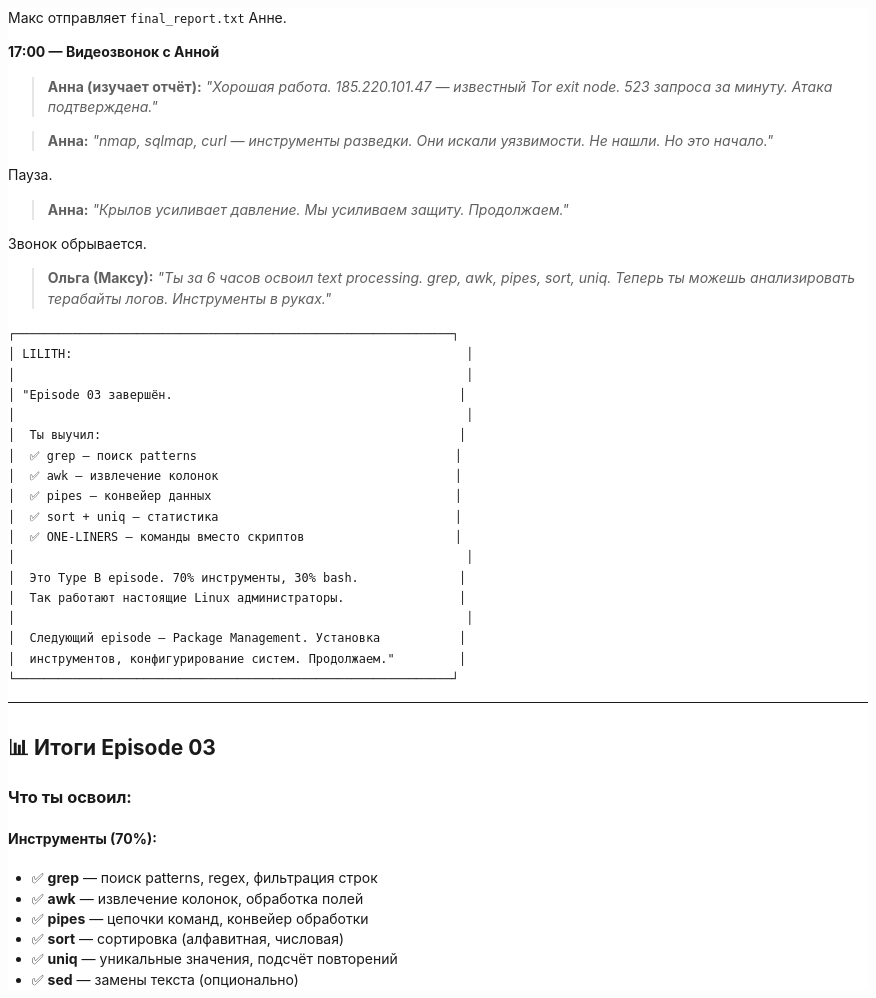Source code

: Макс отправляет `final_report.txt` Анне.

**17:00 — Видеозвонок с Анной**

> **Анна (изучает отчёт):**
> *"Хорошая работа. 185.220.101.47 — известный Tor exit node. 523 запроса за минуту. Атака подтверждена."*

> **Анна:**
> *"nmap, sqlmap, curl — инструменты разведки. Они искали уязвимости. Не нашли. Но это начало."*

Пауза.

> **Анна:**
> *"Крылов усиливает давление. Мы усиливаем защиту. Продолжаем."*

Звонок обрывается.

> **Ольга (Максу):**
> *"Ты за 6 часов освоил text processing. grep, awk, pipes, sort, uniq. Теперь ты можешь анализировать терабайты логов. Инструменты в руках."*

```
┌─────────────────────────────────────────────────────────────┐
│ LILITH:                                                       │
│                                                               │
│ "Episode 03 завершён.                                        │
│                                                               │
│  Ты выучил:                                                  │
│  ✅ grep — поиск patterns                                    │
│  ✅ awk — извлечение колонок                                 │
│  ✅ pipes — конвейер данных                                  │
│  ✅ sort + uniq — статистика                                 │
│  ✅ ONE-LINERS — команды вместо скриптов                     │
│                                                               │
│  Это Type B episode. 70% инструменты, 30% bash.              │
│  Так работают настоящие Linux администраторы.                │
│                                                               │
│  Следующий episode — Package Management. Установка           │
│  инструментов, конфигурирование систем. Продолжаем."         │
└─────────────────────────────────────────────────────────────┘
```

---

## 📊 Итоги Episode 03

### Что ты освоил:

#### Инструменты (70%):
- ✅ **grep** — поиск patterns, regex, фильтрация строк
- ✅ **awk** — извлечение колонок, обработка полей
- ✅ **pipes** — цепочки команд, конвейер обработки
- ✅ **sort** — сортировка (алфавитная, числовая)
- ✅ **uniq** — уникальные значения, подсчёт повторений
- ✅ **sed** — замены текста (опционально)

→ WHAT TO PRODUCE
For each line above that includes "колонок", copy the line.

→ ANSWER TO THE EXERCISE
│  ✅ awk — извлечение колонок                                 │
- ✅ **awk** — извлечение колонок, обработка полей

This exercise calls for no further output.